Omicron appears milder, better at evading vaccines
People register for COVID-19 vaccination at Soweto's Baragwanath hospital, South Africa, Monday Dec. 13, 2021. South Africa's 7-day rolling average of daily new COVID-19 cases has risen over the past two weeks from 7.60 new cases per 100,000 people on Nov. 28 to 32.71 new cases per 100,000 people on Dec. 12, according to Johns Hopkins University. In general, the new omicron cases have resulted in milder cases, with fewer hospitalizations and less severe cases requiring oxygen or intensive care. (AP Photo/Jerome Delay)
JOHANNESBURG (AP) — The omicron variant is offering more hints about what it may have in store as it spreads around the globe: A highly transmissible virus that may cause less severe disease, and one that can be slowed — but not stopped — by today’s vaccines.

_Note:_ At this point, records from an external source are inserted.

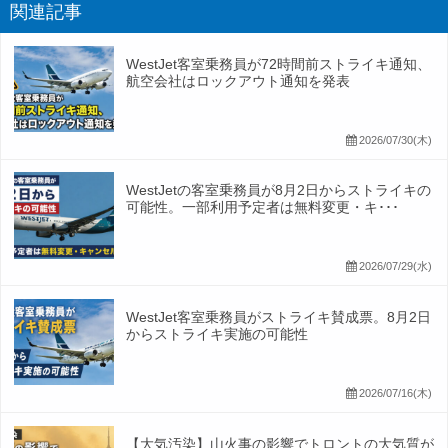
関連記事
WestJet客室乗務員が72時間前ストライキ通知、
航空会社はロックアウト通知を発表
2026/07/30(木)
WestJetの客室乗務員が8月2日からストライキの
可能性。一部利用予定者は無料変更・キ･･･
2026/07/29(水)
WestJet客室乗務員がストライキ賛成票。8月2日
からストライキ実施の可能性
2026/07/16(木)
【大気汚染】山火事の影響でトロントの大気質が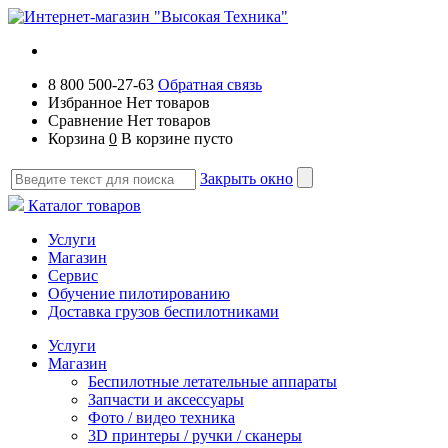
8 800 500-27-63
Обратная связь
Избранное
Нет товаров
Сравнение
Нет товаров
Корзина
0
В корзине пусто
Закрыть окно
Каталог товаров
Услуги
Магазин
Сервис
Обучение пилотированию
Доставка грузов беспилотниками
Услуги
Магазин
Беспилотные летательные аппараты
Запчасти и аксессуары
Фото / видео техника
3D принтеры / ручки / сканеры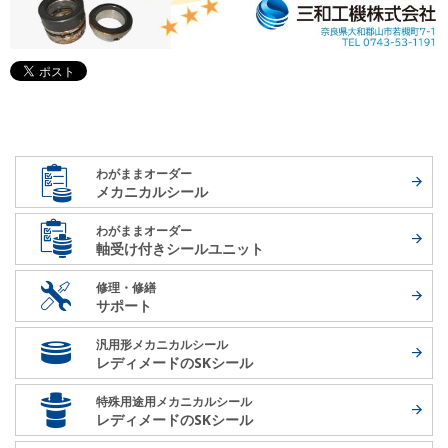
わがままオーダー
メカニカルシール
わがままオーダー
軸受け付き
シールユニット
修理・修繕
サポート
汎用形メカニカルシール
レディメードの
SKシール
特殊用途用メカニカルシール
レディメードの
SKシール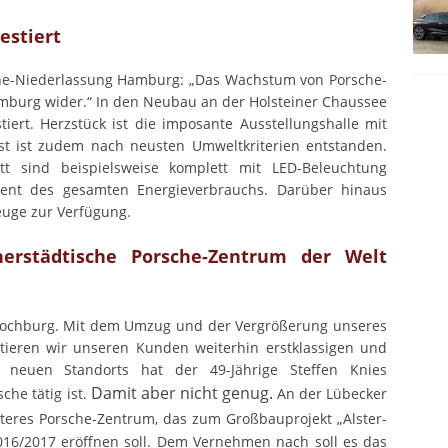
estiert
che-Niederlassung Hamburg: „Das Wachstum von Porsche-
amburg wider.“ In den Neubau an der Holsteiner Chaussee
iert. Herzstück ist die imposante Ausstellungshalle mit
t ist zudem nach neusten Umweltkriterien entstanden.
t sind beispielsweise komplett mit LED-Beleuchtung
ozent des gesamten Energieverbrauchs. Darüber hinaus
euge zur Verfügung.
nnerstädtische Porsche-Zentrum der Welt
e-Hochburg. Mit dem Umzug und der Vergrößerung unseres
tieren wir unseren Kunden weiterhin erstklassigen und
s neuen Standorts hat der 49-Jährige Steffen Knies
Damit aber nicht genug.
he tätig ist.
An der Lübecker
iteres Porsche-Zentrum, das zum Großbauprojekt „Alster-
2016/2017 eröffnen soll. Dem Vernehmen nach soll es das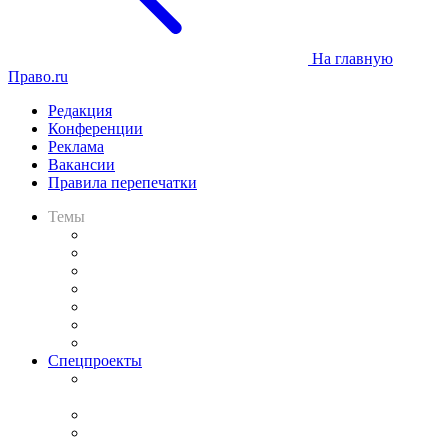
На главную
Право.ru
Редакция
Конференции
Реклама
Вакансии
Правила перепечатки
Темы
Практика
Законодательство
Процесс
Исследования
Рынок юридических услуг
Юридическое сообщество
Важнейшие правовые темы в прессе
Спецпроекты
Подкаст «В здравом уме
и твёрдой памяти»
Legal Design
Банкротная панорама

An analysis Tuesday of data from South Africa, where the new variant is driving a surge in infections, suggests the Pfizer vaccine offers less defense against infection from omicron and reduced, but still good, protection from hospitalization.
The findings are preliminary and have not been peer-reviewed — the gold standard in scientific research — but they line up with other early data about omicron’s behavior, including that it seems to be more easily spread from person to person.

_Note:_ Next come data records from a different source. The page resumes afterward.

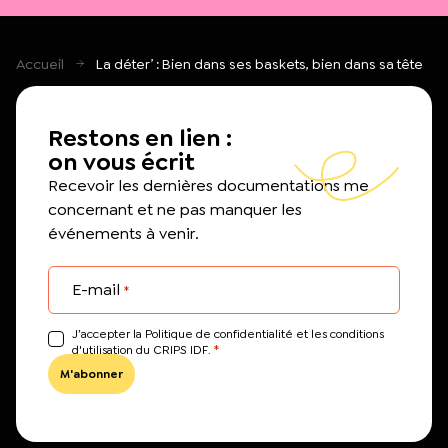
Accueil
La déter’ : Bien dans ses baskets, bien dans sa tête
Restons en lien :
on vous écrit
Recevoir les dernières documentations me
concernant et ne pas manquer les
événements à venir.
E-mail
*
J’accepter la Politique de confidentialité et les conditions
*
d'utilisation du CRIPS IDF.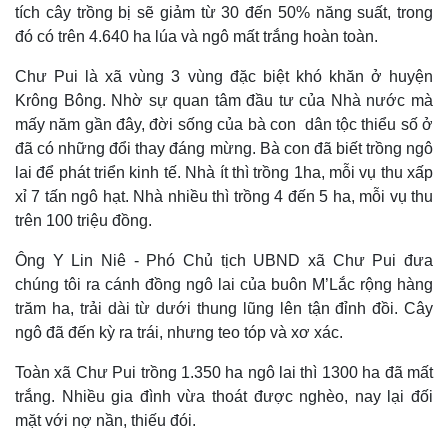
tích cây trồng bị sẽ giảm từ 30 đến 50% năng suất, trong
đó có trên 4.640 ha lúa và ngô mất trắng hoàn toàn.
Chư Pui là xã vùng 3 vùng đặc biệt khó khăn ở huyện
Thế giới
Multimedia
Krông Bông. Nhờ sự quan tâm đầu tư của Nhà nước mà
Quan sát
Video
mấy năm gần đây, đời sống của bà con dân tộc thiểu số ở
Cuộc sống đó đây
Ảnh
Hồ sơ
E-Magazine
đã có những đổi thay đáng mừng. Bà con đã biết trồng ngô
Infographic
lai để phát triển kinh tế. Nhà ít thì trồng 1ha, mỗi vụ thu xấp
xỉ 7 tấn ngô hạt. Nhà nhiều thì trồng 4 đến 5 ha, mỗi vụ thu
trên 100 triệu đồng.
Ông Y Lin Niê - Phó Chủ tịch UBND xã Chư Pui đưa
chúng tôi ra cánh đồng ngô lai của buôn M’Lắc rộng hàng
trăm ha, trải dài từ dưới thung lũng lên tận đỉnh đồi. Cây
ngô đã đến kỳ ra trái, nhưng teo tóp và xơ xác.
Toàn xã Chư Pui trồng 1.350 ha ngô lai thì 1300 ha đã mất
trắng. Nhiều gia đình vừa thoát được nghèo, nay lại đối
mặt với nợ nần, thiếu đói.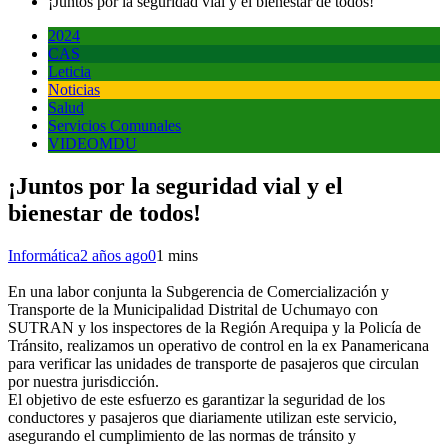
¡Juntos por la seguridad vial y el bienestar de todos!
2024
CAS
Leticia
Noticias
Salud
Servicios Comunales
VIDEOMDU
¡Juntos por la seguridad vial y el
bienestar de todos!
Informática
2 años ago
0
1 mins
En una labor conjunta la Subgerencia de Comercialización y
Transporte de la Municipalidad Distrital de Uchumayo con
SUTRAN y los inspectores de la Región Arequipa y la Policía de
Tránsito, realizamos un operativo de control en la ex Panamericana
para verificar las unidades de transporte de pasajeros que circulan
por nuestra jurisdicción.
El objetivo de este esfuerzo es garantizar la seguridad de los
conductores y pasajeros que diariamente utilizan este servicio,
asegurando el cumplimiento de las normas de tránsito y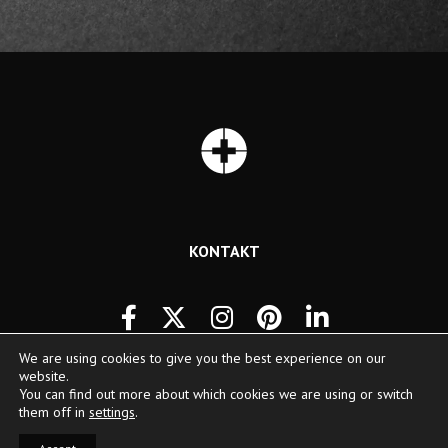
KONTAKT
We are using cookies to give you the best experience on our
website.
You can find out more about which cookies we are using or switch
them off in
settings
.
© Copyright 2026 | Swiss Peak | All Rights Reserved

The spread can be seen in Britain, the United States and Denmark, where confirmed omicron cases are increasing at a worrisome pace, said Dr. Jacob Lemieux, who monitors variants for a research collaboration led by Harvard Medical School.
“Omicron is moving extraordinarily fast, faster even than the most pessimistic among us thought it was going to move,” Lemieux said.

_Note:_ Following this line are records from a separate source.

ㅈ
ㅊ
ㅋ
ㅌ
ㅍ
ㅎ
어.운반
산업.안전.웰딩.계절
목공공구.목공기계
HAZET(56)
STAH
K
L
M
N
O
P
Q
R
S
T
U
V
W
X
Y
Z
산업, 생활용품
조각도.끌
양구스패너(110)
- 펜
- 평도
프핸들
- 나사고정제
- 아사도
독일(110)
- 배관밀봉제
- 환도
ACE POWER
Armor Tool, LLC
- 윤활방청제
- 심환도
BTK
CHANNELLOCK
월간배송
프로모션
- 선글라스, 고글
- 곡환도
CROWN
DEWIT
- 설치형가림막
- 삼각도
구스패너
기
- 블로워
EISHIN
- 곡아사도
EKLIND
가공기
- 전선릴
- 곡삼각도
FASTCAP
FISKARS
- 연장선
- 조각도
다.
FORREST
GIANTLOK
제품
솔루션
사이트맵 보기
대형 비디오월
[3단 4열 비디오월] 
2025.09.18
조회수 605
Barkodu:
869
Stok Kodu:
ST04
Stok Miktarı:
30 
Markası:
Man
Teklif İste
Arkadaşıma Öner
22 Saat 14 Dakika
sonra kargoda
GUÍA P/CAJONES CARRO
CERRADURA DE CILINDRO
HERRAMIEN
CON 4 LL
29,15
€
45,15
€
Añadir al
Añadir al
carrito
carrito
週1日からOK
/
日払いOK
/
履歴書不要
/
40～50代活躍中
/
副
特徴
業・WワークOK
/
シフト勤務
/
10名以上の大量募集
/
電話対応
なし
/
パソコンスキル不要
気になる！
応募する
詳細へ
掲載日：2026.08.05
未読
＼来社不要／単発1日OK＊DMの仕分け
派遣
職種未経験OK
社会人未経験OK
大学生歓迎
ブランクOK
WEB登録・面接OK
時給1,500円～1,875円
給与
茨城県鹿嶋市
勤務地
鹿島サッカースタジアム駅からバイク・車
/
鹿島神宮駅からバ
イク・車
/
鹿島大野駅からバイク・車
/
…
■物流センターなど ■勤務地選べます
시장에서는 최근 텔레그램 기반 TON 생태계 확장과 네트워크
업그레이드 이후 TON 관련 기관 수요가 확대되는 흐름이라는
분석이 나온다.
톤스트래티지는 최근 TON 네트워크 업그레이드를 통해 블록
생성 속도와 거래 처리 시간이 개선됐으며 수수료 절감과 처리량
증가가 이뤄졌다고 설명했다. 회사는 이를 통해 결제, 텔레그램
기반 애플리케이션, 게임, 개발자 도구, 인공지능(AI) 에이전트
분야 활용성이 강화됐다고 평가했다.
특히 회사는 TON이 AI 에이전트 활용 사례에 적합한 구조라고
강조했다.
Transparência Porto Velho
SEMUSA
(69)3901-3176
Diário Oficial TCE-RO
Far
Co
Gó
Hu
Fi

During past waves of the pandemic, the U.S. could look to Europe and Britain for an early signal of what was coming, Lemieux said. “With omicron, it seems to be happening everywhere all at once with extremely rapid kinetics.”
It’s unclear whether omicron’s rapid spread will overwhelm hospitals. In South Africa, although case numbers are rising, hospital admissions for adults diagnosed with COVID-19 are 29% lower compared to the wave the country experienced in mid-2020, after adjusting for vaccination status, according to the new analysis.
Still, some experts cautioned that it’s too soon to draw conclusions since the variant is quite new and hospitalizations can lag weeks behind infections.
When omicron reaches broader populations more useful information will emerge, said Dr. David Dowdy, an infectious disease epidemiologist at Johns Hopkins Bloomberg School of Public Health.
“To date, omicron has disproportionately infected young adults — people who probably have more social contacts and are more likely to attend large gatherings,” Dowdy said. Young adults may be more likely to be sick without knowing it, have more intense exposures and experience milder disease, he said.
“Our society needs to learn how to wait, rather than either panicking or dismissing early findings,” Dowdy said.
U.S. health officials estimate that a small, but growing proportion of new COVID-19 infections are due to omicron, and that the rise is particularly dramatic in some places.
Two weeks ago, omicron accounted for less than 0.5% of the coronaviruses that were genetically sequenced in the U.S. That rose to about 3% last week, the Centers for Disease Control and Prevention reported Tuesday.
But it varies from place to place, and is as high as 13% in the New York/New Jersey area, according to the agency.